| EXERCISE DESCRIPTION |
From the records below, pull out the lines starting at the one containing "locality: T.F. Amazonas: Dept." and ending at the one containing "locality: In low", both included, and copy them word for word.

| THE RECORDS |
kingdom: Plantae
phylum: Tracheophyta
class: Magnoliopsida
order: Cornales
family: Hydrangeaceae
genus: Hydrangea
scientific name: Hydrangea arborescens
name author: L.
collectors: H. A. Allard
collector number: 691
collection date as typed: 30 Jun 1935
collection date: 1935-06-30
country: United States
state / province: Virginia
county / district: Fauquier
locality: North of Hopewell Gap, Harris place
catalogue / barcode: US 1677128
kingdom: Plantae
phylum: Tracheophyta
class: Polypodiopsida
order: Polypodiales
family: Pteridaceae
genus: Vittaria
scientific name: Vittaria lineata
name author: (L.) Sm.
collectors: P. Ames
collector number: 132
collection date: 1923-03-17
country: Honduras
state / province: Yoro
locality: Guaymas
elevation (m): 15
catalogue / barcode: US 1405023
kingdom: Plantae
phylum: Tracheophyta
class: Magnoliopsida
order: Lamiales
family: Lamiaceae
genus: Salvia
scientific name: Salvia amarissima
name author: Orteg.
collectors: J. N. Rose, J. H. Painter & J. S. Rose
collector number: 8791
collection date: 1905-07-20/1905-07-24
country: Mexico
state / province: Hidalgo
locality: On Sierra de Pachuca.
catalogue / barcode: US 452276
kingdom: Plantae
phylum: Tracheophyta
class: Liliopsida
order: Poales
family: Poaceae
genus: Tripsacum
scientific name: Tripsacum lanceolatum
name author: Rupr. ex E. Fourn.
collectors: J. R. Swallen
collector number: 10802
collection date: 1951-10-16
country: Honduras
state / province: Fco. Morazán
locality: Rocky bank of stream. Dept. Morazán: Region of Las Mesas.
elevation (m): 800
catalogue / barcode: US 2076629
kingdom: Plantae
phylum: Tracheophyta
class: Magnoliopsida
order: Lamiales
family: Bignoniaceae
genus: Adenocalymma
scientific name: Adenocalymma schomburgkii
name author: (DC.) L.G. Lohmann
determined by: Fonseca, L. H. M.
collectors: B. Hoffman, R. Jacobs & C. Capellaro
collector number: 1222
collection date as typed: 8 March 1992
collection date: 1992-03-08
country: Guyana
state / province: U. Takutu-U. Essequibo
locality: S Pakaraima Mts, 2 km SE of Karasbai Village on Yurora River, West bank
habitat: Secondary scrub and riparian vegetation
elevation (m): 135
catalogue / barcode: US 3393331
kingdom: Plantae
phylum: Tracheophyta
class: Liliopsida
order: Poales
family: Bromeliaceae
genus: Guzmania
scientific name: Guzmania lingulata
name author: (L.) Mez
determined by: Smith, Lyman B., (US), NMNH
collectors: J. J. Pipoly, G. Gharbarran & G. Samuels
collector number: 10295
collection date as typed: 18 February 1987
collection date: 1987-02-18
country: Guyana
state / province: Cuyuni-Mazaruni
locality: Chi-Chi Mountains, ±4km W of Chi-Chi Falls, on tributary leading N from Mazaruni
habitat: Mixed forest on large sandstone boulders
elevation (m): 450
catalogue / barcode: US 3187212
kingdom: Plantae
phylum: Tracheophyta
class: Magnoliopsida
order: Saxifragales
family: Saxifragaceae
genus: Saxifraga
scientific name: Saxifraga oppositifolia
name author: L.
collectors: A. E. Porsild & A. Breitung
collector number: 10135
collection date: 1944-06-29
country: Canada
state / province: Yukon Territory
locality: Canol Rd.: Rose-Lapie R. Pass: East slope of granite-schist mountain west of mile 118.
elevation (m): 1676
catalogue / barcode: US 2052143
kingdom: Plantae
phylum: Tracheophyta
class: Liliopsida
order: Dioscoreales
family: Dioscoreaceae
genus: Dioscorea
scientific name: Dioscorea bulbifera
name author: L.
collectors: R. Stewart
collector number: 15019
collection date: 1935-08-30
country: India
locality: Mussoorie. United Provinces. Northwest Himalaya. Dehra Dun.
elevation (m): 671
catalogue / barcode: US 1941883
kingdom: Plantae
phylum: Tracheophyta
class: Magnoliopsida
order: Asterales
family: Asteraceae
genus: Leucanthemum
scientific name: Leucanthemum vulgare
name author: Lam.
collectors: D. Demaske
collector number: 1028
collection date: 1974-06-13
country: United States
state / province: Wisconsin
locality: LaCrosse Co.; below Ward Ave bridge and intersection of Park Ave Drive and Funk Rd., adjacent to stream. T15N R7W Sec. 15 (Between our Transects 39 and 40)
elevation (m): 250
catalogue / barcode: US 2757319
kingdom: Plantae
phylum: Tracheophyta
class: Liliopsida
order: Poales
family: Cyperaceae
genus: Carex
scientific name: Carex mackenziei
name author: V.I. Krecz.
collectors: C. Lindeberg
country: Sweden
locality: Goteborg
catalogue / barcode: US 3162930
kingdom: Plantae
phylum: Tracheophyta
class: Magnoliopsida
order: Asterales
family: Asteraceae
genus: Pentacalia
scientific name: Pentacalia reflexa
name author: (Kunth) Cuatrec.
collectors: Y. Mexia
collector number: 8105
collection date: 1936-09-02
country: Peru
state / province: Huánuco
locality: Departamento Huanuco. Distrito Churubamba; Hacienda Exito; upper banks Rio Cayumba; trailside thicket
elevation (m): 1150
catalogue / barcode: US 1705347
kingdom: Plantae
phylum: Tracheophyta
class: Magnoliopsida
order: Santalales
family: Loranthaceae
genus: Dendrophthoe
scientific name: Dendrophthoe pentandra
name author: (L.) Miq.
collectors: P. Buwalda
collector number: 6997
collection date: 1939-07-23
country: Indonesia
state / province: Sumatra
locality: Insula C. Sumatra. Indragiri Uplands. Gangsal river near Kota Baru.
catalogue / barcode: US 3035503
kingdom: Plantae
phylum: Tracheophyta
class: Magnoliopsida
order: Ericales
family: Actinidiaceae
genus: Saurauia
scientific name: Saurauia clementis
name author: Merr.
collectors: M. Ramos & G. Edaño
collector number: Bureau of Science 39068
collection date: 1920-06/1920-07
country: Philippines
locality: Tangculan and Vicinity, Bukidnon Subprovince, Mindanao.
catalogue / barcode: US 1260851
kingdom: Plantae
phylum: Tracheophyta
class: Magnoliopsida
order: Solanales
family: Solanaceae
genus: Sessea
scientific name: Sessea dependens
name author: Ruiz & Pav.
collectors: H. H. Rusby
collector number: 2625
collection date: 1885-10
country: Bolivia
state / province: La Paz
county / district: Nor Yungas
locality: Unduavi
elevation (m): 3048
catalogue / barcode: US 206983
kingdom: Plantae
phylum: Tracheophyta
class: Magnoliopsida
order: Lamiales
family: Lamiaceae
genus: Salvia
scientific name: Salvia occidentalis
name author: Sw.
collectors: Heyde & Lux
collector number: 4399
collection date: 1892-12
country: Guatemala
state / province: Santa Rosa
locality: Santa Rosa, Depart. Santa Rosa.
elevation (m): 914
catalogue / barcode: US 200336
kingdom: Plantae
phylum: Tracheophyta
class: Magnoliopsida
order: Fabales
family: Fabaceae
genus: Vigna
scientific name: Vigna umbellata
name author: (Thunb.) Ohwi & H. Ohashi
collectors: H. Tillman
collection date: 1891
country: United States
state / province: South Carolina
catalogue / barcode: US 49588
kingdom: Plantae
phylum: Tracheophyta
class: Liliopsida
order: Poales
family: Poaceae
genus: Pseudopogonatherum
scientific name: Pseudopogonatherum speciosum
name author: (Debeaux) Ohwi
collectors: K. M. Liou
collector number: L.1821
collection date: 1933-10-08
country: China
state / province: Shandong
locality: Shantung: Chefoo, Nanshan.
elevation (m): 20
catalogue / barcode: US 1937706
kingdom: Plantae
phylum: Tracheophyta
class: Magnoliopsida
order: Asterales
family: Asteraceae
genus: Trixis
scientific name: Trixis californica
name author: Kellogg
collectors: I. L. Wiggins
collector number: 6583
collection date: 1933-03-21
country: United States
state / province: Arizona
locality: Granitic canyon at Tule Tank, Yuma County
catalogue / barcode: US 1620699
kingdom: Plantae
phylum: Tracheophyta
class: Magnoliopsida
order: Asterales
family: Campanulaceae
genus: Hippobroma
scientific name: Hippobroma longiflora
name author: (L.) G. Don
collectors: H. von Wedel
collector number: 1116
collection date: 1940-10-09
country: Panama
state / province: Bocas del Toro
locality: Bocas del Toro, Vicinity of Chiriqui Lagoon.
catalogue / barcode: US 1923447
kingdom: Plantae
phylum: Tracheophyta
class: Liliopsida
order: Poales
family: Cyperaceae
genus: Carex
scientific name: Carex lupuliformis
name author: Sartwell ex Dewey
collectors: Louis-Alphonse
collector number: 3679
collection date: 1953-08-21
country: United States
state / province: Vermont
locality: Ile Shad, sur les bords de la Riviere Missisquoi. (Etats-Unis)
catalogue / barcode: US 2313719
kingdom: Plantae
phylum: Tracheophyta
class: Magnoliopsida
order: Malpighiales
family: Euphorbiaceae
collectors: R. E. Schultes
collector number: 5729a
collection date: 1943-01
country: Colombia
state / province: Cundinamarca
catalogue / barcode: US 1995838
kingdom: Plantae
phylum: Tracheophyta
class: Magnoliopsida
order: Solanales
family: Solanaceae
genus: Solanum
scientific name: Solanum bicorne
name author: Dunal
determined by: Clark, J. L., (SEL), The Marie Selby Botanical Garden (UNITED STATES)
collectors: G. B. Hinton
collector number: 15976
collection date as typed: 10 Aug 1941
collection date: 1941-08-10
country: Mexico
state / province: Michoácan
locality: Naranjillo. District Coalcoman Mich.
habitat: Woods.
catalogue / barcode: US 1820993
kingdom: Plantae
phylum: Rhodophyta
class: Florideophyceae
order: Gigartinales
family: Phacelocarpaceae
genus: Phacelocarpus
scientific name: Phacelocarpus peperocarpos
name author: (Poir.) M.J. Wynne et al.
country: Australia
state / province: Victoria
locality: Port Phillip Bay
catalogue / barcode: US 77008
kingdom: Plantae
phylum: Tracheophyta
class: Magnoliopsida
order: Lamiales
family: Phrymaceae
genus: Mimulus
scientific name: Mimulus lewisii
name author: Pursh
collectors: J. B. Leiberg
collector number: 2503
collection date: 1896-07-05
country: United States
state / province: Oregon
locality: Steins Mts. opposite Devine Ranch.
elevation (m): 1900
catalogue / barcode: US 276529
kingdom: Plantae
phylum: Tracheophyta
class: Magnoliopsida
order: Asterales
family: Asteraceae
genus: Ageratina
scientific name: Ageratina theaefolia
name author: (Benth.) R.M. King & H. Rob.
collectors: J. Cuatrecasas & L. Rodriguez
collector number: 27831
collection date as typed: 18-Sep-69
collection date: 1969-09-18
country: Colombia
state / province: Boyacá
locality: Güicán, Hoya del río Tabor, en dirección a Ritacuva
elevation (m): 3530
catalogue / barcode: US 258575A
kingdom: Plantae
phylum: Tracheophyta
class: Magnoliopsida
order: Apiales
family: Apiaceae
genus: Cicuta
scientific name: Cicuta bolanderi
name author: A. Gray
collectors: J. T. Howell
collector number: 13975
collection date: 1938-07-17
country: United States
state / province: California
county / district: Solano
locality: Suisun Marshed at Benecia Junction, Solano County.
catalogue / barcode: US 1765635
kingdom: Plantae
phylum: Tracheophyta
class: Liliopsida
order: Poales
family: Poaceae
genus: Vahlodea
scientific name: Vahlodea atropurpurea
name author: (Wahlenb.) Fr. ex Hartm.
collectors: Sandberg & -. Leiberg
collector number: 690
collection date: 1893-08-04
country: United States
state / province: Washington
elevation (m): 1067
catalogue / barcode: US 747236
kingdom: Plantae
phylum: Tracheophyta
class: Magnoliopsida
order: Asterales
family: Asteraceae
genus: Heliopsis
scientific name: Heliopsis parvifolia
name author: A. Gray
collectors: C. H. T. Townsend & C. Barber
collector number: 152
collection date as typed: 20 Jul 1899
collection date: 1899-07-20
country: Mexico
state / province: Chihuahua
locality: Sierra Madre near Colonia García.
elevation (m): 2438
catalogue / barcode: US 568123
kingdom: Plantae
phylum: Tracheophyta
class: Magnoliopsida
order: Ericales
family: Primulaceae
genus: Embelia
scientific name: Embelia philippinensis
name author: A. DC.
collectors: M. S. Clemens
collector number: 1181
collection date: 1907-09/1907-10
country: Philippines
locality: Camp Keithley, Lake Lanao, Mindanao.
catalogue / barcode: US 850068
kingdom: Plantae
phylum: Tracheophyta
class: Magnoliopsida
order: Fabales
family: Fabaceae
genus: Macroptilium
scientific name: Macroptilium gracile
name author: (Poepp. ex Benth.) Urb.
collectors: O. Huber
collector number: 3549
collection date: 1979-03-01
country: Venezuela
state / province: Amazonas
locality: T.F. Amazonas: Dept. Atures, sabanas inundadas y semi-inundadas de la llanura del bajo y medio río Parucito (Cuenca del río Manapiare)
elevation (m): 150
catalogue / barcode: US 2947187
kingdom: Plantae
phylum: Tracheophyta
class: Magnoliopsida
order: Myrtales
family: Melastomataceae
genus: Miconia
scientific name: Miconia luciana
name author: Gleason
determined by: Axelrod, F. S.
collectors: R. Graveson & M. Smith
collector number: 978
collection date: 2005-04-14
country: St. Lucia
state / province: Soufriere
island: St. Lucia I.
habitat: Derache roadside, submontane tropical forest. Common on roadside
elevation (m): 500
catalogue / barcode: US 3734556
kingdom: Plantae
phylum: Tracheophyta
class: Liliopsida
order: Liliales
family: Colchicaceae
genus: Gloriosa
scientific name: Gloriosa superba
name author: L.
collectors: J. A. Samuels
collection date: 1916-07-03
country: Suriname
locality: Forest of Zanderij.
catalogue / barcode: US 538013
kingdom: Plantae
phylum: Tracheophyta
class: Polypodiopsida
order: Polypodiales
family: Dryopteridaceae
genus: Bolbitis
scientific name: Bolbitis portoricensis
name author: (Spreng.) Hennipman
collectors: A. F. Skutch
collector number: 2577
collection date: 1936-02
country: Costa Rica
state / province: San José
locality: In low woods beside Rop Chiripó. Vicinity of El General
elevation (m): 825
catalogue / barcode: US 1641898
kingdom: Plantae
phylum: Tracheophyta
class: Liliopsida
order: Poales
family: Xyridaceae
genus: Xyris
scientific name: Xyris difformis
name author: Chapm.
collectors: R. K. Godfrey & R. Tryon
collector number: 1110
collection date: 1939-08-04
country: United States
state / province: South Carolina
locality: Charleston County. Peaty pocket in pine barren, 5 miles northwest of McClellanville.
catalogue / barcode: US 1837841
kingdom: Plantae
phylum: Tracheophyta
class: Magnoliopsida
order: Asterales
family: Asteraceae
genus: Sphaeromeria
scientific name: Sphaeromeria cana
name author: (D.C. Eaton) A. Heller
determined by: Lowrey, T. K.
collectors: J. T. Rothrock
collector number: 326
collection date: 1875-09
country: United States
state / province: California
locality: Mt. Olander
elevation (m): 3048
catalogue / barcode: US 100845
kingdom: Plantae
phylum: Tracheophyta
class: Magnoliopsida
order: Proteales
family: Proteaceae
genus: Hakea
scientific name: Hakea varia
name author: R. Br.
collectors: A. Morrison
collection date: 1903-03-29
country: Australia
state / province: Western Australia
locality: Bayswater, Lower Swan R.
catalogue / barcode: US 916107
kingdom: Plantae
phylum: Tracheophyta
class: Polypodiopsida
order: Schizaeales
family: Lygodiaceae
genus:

| TASK RESPONSE |
locality: T.F. Amazonas: Dept. Atures, sabanas inundadas y semi-inundadas de la llanura del bajo y medio río Parucito (Cuenca del río Manapiare)
elevation (m): 150
catalogue / barcode: US 2947187
kingdom: Plantae
phylum: Tracheophyta
class: Magnoliopsida
order: Myrtales
family: Melastomataceae
genus: Miconia
scientific name: Miconia luciana
name author: Gleason
determined by: Axelrod, F. S.
collectors: R. Graveson & M. Smith
collector number: 978
collection date: 2005-04-14
country: St. Lucia
state / province: Soufriere
island: St. Lucia I.
habitat: Derache roadside, submontane tropical forest. Common on roadside
elevation (m): 500
catalogue / barcode: US 3734556
kingdom: Plantae
phylum: Tracheophyta
class: Liliopsida
order: Liliales
family: Colchicaceae
genus: Gloriosa
scientific name: Gloriosa superba
name author: L.
collectors: J. A. Samuels
collection date: 1916-07-03
country: Suriname
locality: Forest of Zanderij.
catalogue / barcode: US 538013
kingdom: Plantae
phylum: Tracheophyta
class: Polypodiopsida
order: Polypodiales
family: Dryopteridaceae
genus: Bolbitis
scientific name: Bolbitis portoricensis
name author: (Spreng.) Hennipman
collectors: A. F. Skutch
collector number: 2577
collection date: 1936-02
country: Costa Rica
state / province: San José
locality: In low woods beside Rop Chiripó. Vicinity of El General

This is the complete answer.